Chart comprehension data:

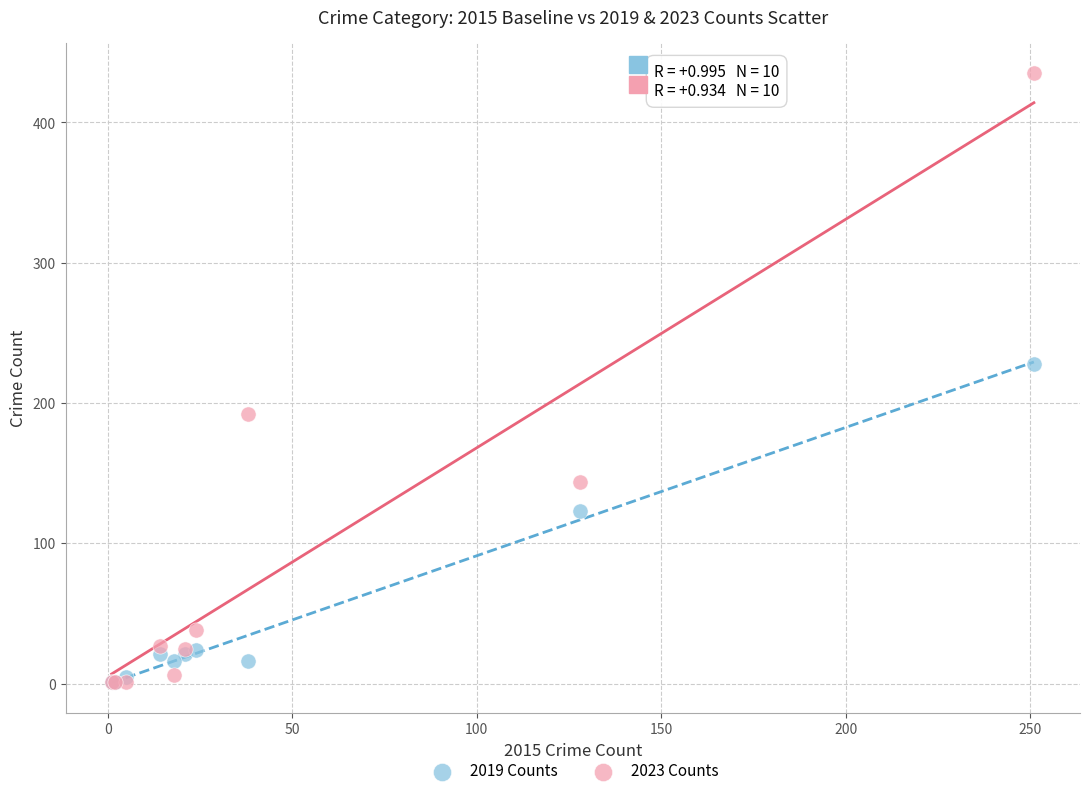

Which series has the largest Y range (max minus min)?

2023 Counts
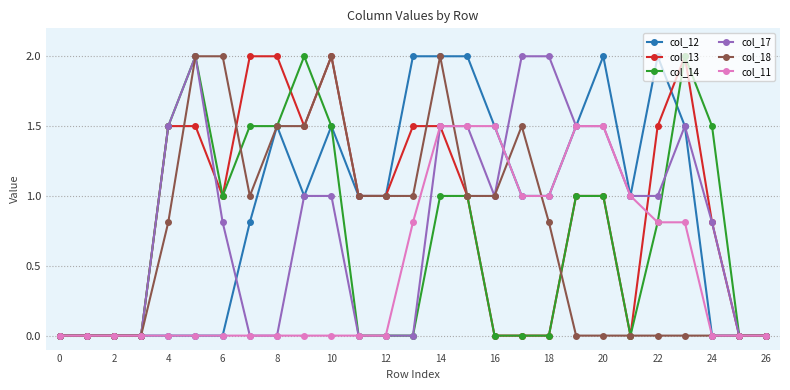

What is the greatest value displayed?

2.0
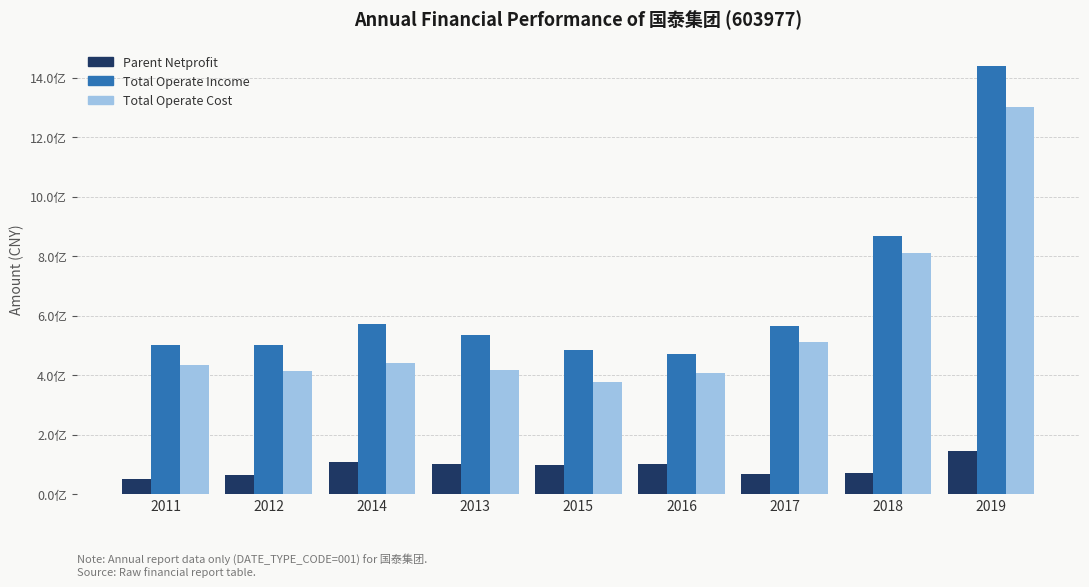

Reading left to right, extract all data points from this chart.

PARENT_NETPROFIT: 2011=50840745.8	2012=63442703.1	2014=107226841.3	2013=101085251.5	2015=97015268.0	2016=100945944.6	2017=68612961.6	2018=70337553.9	2019=143593190.5
TOTAL_OPERATE_INCOME: 2011=502621795.6	2012=501270404.1	2014=571566065.5	2013=534338596.3	2015=483124446.2	2016=471901349.2	2017=565306858.0	2018=868309956.2	2019=1439038551.0
TOTAL_OPERATE_COST: 2011=433937865.5	2012=413529636.5	2014=441515714.5	2013=416228418.6	2015=375926921.2	2016=405339583.4	2017=511134901.1	2018=810869482.5	2019=1302268155.3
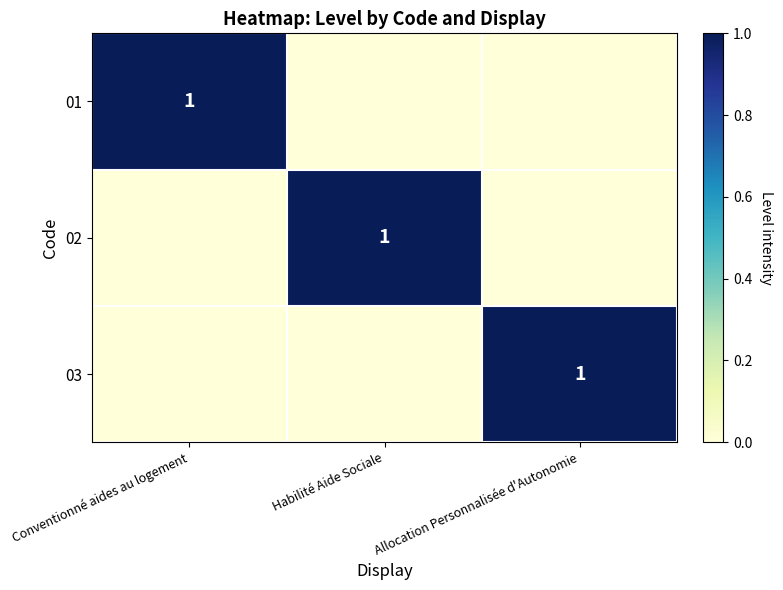

Is it true that 01 equals 1 at Conventionné aides au logement?

True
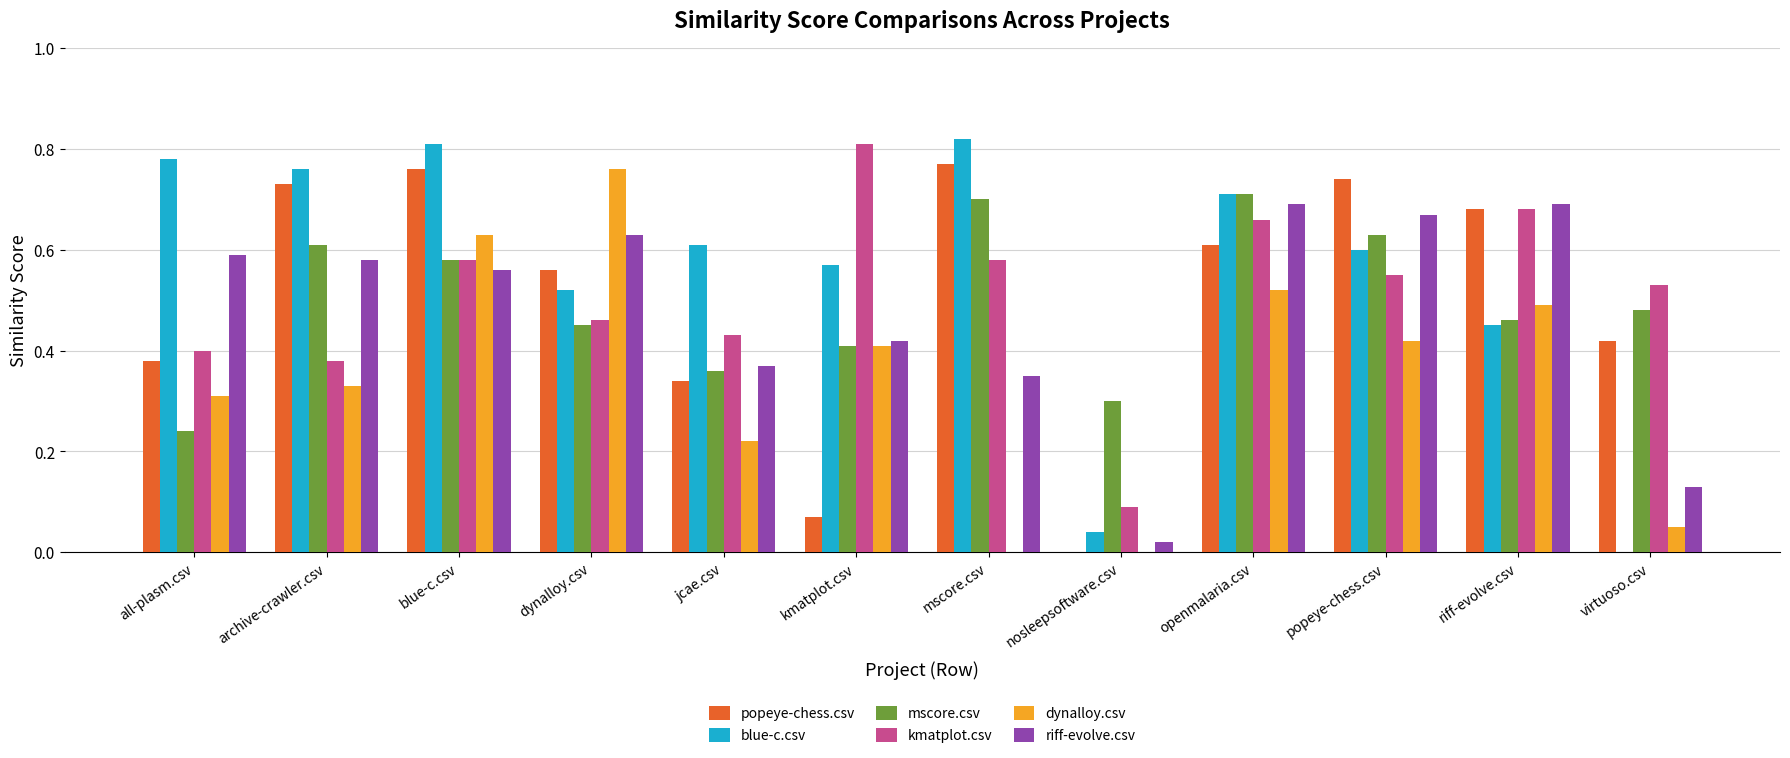

Which series changed the most between nosleepsoftware.csv and virtuoso.csv?

kmatplot.csv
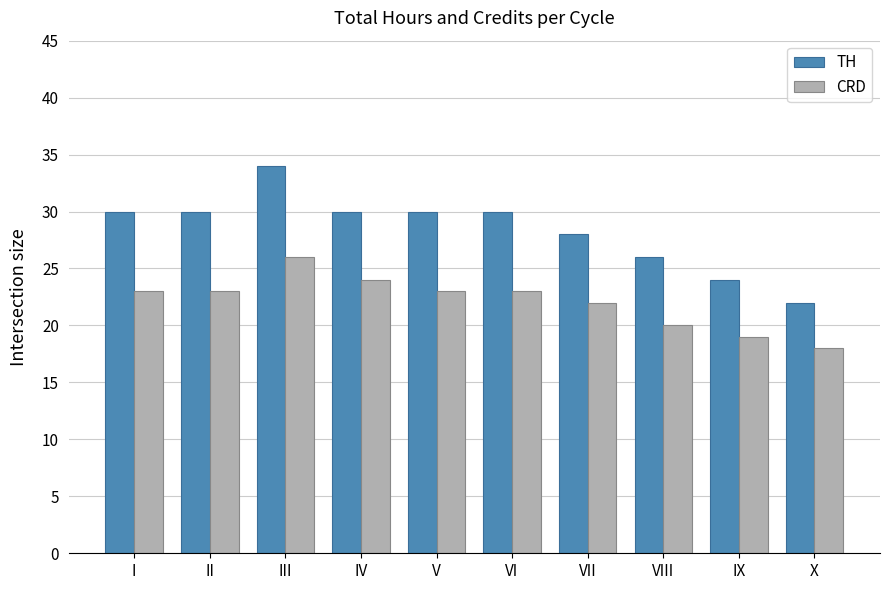

What is the sum of the TH values at VI and IV?

60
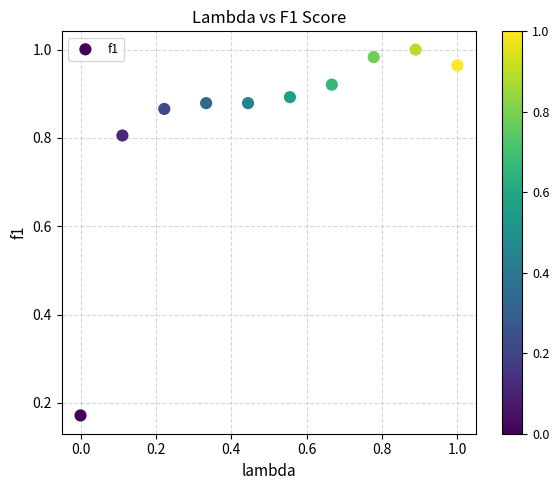

What is the average Y value?

0.8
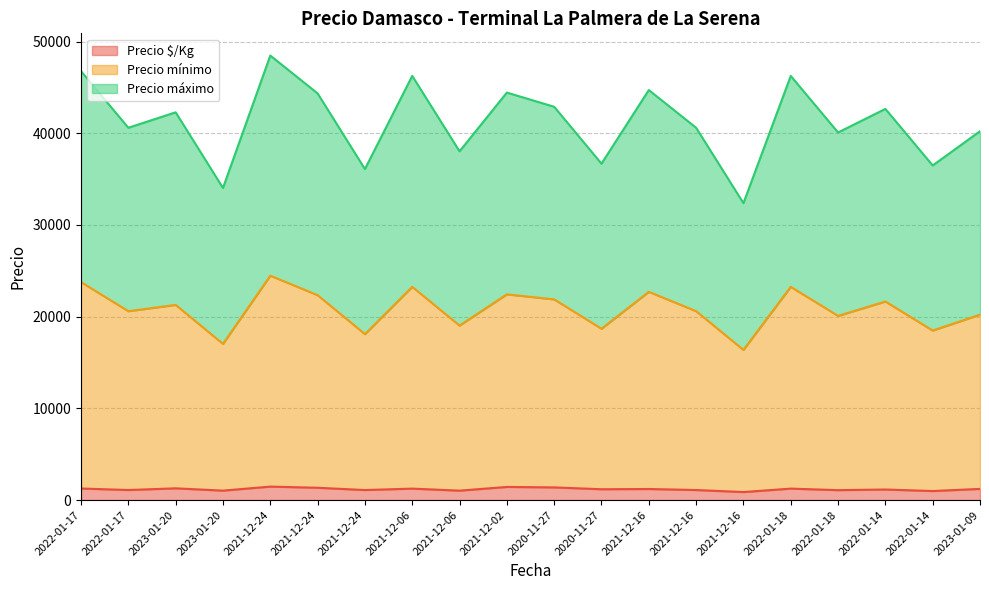

What are all the series names shown in the legend?

Precio $/Kg, Precio mínimo, Precio máximo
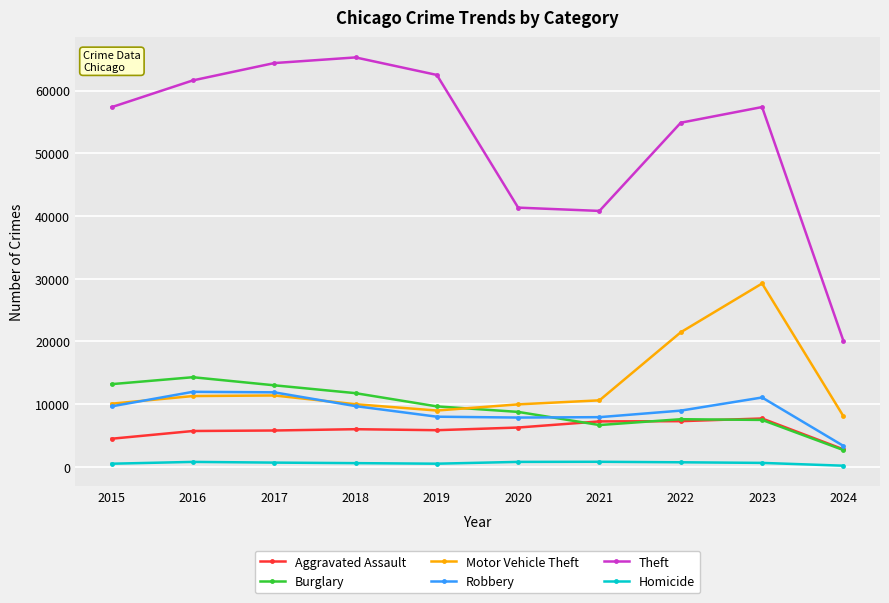

What is the lowest value of the Motor Vehicle Theft series?

8072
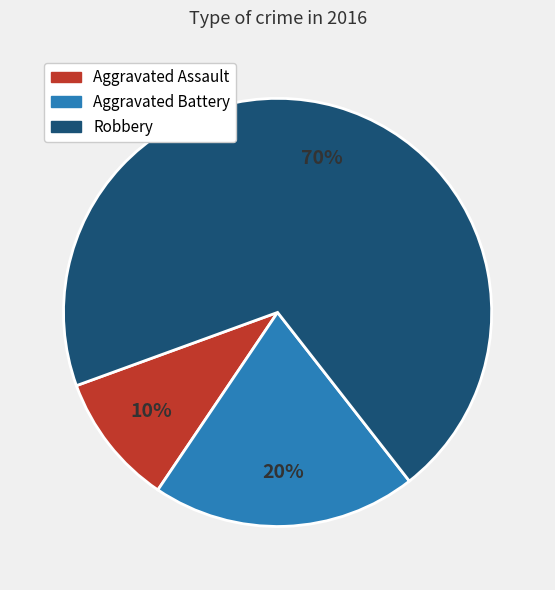

What is the largest slice in the pie chart?

Robbery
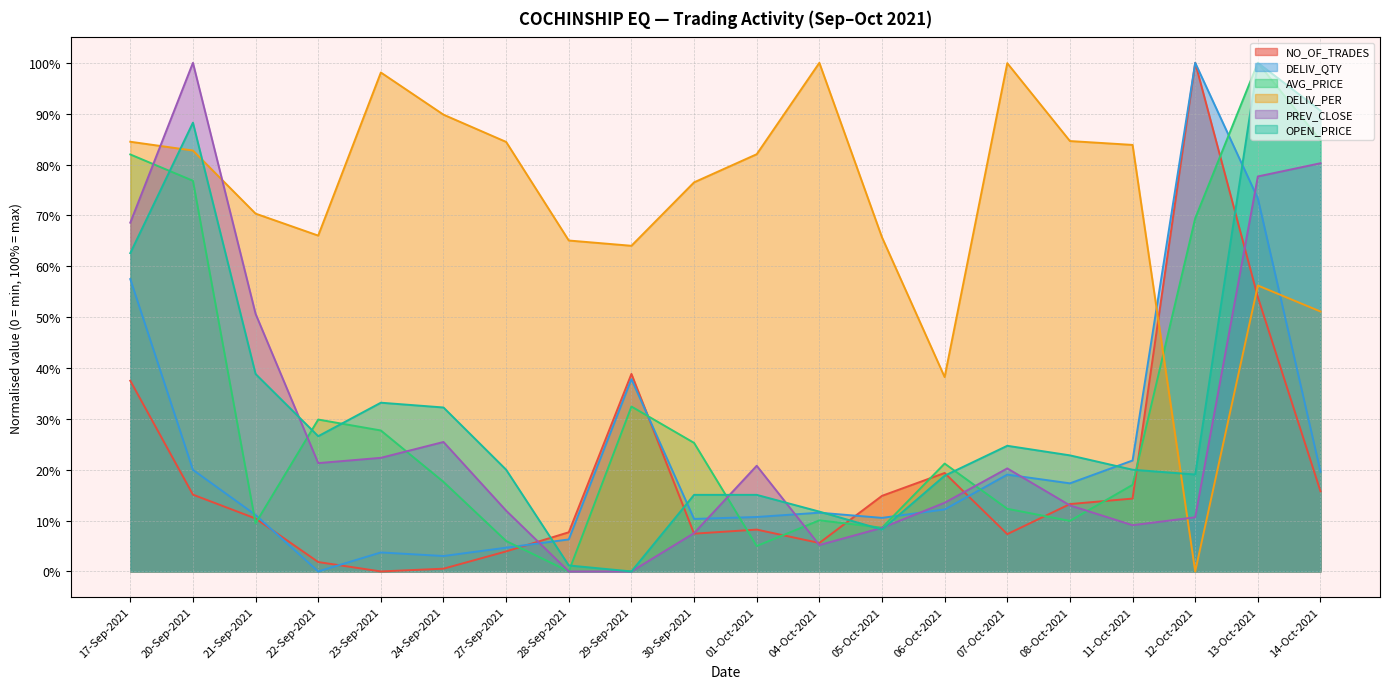

How many times do OPEN_PRICE and NO_OF_TRADES cross each other?

6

- **Task brief**
Copy out the stretch from the start of the records through the line containing "Reading left to", keeping each line the same and leaving out the pictures.

- **Answer section**
Which series has the largest Y range (max minus min)?

2023 Counts

What is the greatest value displayed?

2.0

Reading left to right, extract all data points from this chart.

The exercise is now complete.